=== DATA SUPPLIED ===

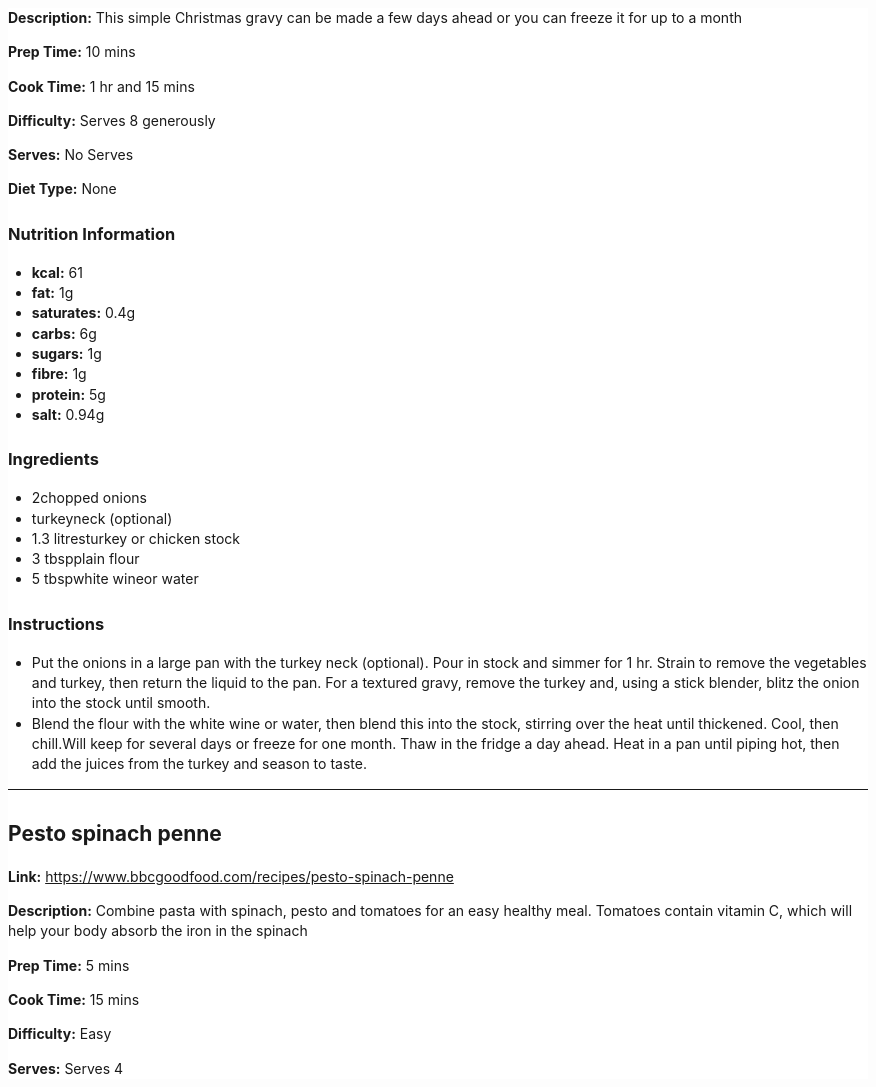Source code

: **Description:** This simple Christmas gravy can be made a few days ahead or you can freeze it for up to a month

**Prep Time:** 10 mins

**Cook Time:** 1 hr and 15 mins

**Difficulty:** Serves 8 generously

**Serves:** No Serves

**Diet Type:** None

### Nutrition Information
- **kcal:** 61
- **fat:** 1g
- **saturates:** 0.4g
- **carbs:** 6g
- **sugars:** 1g
- **fibre:** 1g
- **protein:** 5g
- **salt:** 0.94g

### Ingredients
- 2chopped onions
- turkeyneck (optional)
- 1.3 litresturkey or chicken stock
- 3 tbspplain flour
- 5 tbspwhite wineor water

### Instructions
- Put the onions in a large pan with the turkey neck (optional). Pour in stock and simmer for 1 hr. Strain to remove the vegetables and turkey, then return the liquid to the pan. For a textured gravy, remove the turkey and, using a stick blender, blitz the onion into the stock until smooth.
- Blend the flour with the white wine or water, then blend this into the stock, stirring over the heat until thickened. Cool, then chill.Will keep for several days or freeze for one month. Thaw in the fridge a day ahead. Heat in a pan until piping hot, then add the juices from the turkey and season to taste.


---

## Pesto spinach penne
**Link:** https://www.bbcgoodfood.com/recipes/pesto-spinach-penne

**Description:** Combine pasta with spinach, pesto and tomatoes for an easy healthy meal. Tomatoes contain vitamin C, which will help your body absorb the iron in the spinach

**Prep Time:** 5 mins

**Cook Time:** 15 mins

**Difficulty:** Easy

**Serves:** Serves 4

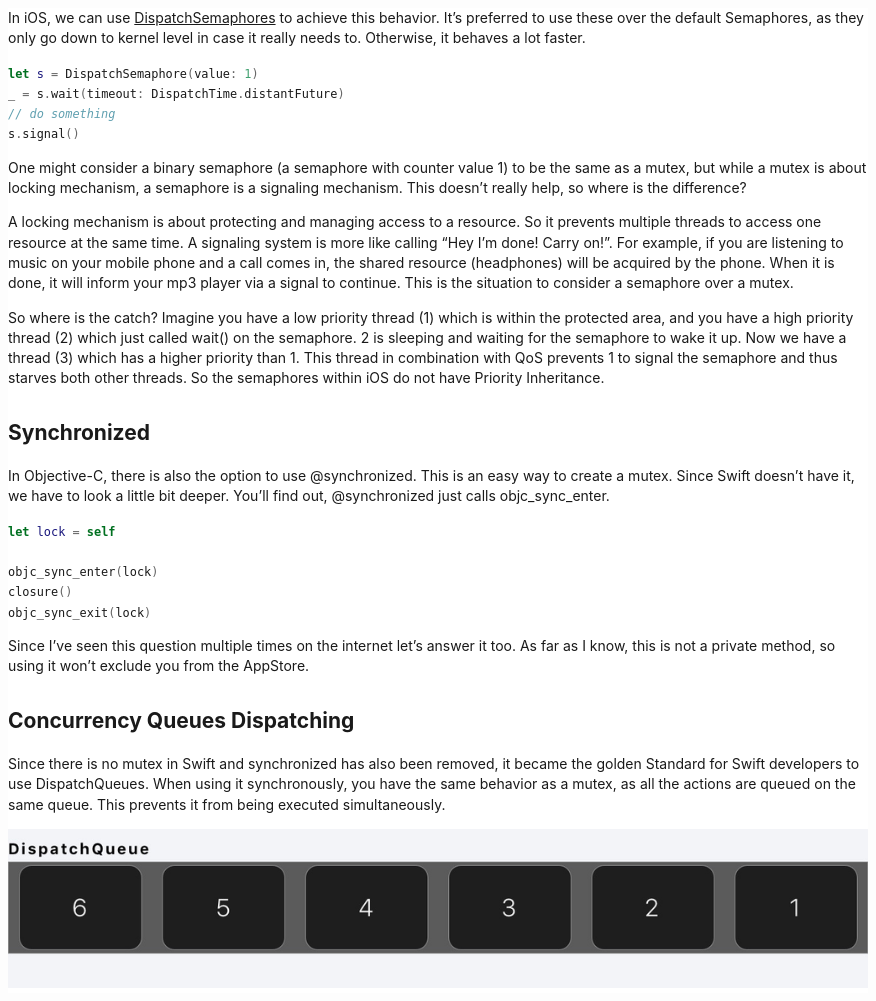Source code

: In iOS, we can use [DispatchSemaphores](https://developer.apple.com/documentation/dispatch/dispatchsemaphore) to achieve this behavior. It’s preferred to use these over the default Semaphores, as they only go down to kernel level in case it really needs to. Otherwise, it behaves a lot faster.

```Swift
let s = DispatchSemaphore(value: 1)
_ = s.wait(timeout: DispatchTime.distantFuture)
// do something
s.signal()
```

One might consider a binary semaphore (a semaphore with counter value 1) to be the same as a mutex, but while a mutex is about locking mechanism, a semaphore is a signaling mechanism. This doesn’t really help, so where is the difference?

A locking mechanism is about protecting and managing access to a resource. So it prevents multiple threads to access one resource at the same time. A signaling system is more like calling “Hey I’m done! Carry on!”. For example, if you are listening to music on your mobile phone and a call comes in, the shared resource (headphones) will be acquired by the phone. When it is done, it will inform your mp3 player via a signal to continue. This is the situation to consider a semaphore over a mutex.

So where is the catch? Imagine you have a low priority thread (1) which is within the protected area, and you have a high priority thread (2) which just called wait() on the semaphore. 2 is sleeping and waiting for the semaphore to wake it up. Now we have a thread (3) which has a higher priority than 1. This thread in combination with QoS prevents 1 to signal the semaphore and thus starves both other threads. So the semaphores within iOS do not have Priority Inheritance.

## Synchronized

In Objective-C, there is also the option to use @synchronized. This is an easy way to create a mutex. Since Swift doesn’t have it, we have to look a little bit deeper. You’ll find out, @synchronized just calls objc_sync_enter.

```Swift
let lock = self

objc_sync_enter(lock)
closure()
objc_sync_exit(lock)
```

Since I’ve seen this question multiple times on the internet let’s answer it too. As far as I know, this is not a private method, so using it won’t exclude you from the AppStore.

## Concurrency Queues Dispatching

Since there is no mutex in Swift and synchronized has also been removed, it became the golden Standard for Swift developers to use DispatchQueues. When using it synchronously, you have the same behavior as a mutex, as all the actions are queued on the same queue. This prevents it from being executed simultaneously.

![img](Parallel%20programming%20with%20Swift.%20Basics.assets/1*x23-uuBnwihMgePA6IOk8A.jpeg)
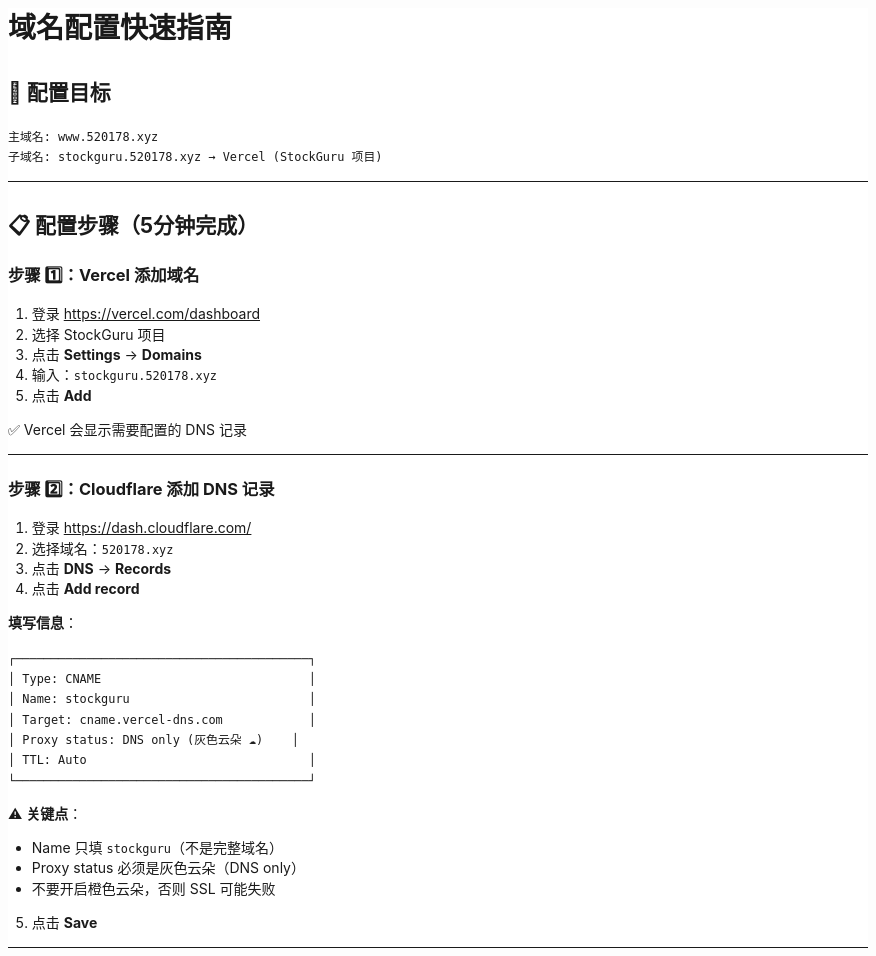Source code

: # 域名配置快速指南

## 🎯 配置目标

```
主域名: www.520178.xyz
子域名: stockguru.520178.xyz → Vercel (StockGuru 项目)
```

---

## 📋 配置步骤（5分钟完成）

### 步骤 1️⃣：Vercel 添加域名

1. 登录 https://vercel.com/dashboard
2. 选择 StockGuru 项目
3. 点击 **Settings** → **Domains**
4. 输入：`stockguru.520178.xyz`
5. 点击 **Add**

✅ Vercel 会显示需要配置的 DNS 记录

---

### 步骤 2️⃣：Cloudflare 添加 DNS 记录

1. 登录 https://dash.cloudflare.com/
2. 选择域名：`520178.xyz`
3. 点击 **DNS** → **Records**
4. 点击 **Add record**

**填写信息**：

```
┌─────────────────────────────────────────┐
│ Type: CNAME                             │
│ Name: stockguru                         │
│ Target: cname.vercel-dns.com            │
│ Proxy status: DNS only (灰色云朵 ☁️)    │
│ TTL: Auto                               │
└─────────────────────────────────────────┘
```

⚠️ **关键点**：
- Name 只填 `stockguru`（不是完整域名）
- Proxy status 必须是灰色云朵（DNS only）
- 不要开启橙色云朵，否则 SSL 可能失败

5. 点击 **Save**

---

===

**AIM OF THE EXERCISE**
In the records above, find the lines holding "optional". Copy each one.

**TASK OUTPUT**
- turkeyneck (optional)
- Put the onions in a large pan with the turkey neck (optional). Pour in stock and simmer for 1 hr. Strain to remove the vegetables and turkey, then return the liquid to the pan. For a textured gravy, remove the turkey and, using a stick blender, blitz the onion into the stock until smooth.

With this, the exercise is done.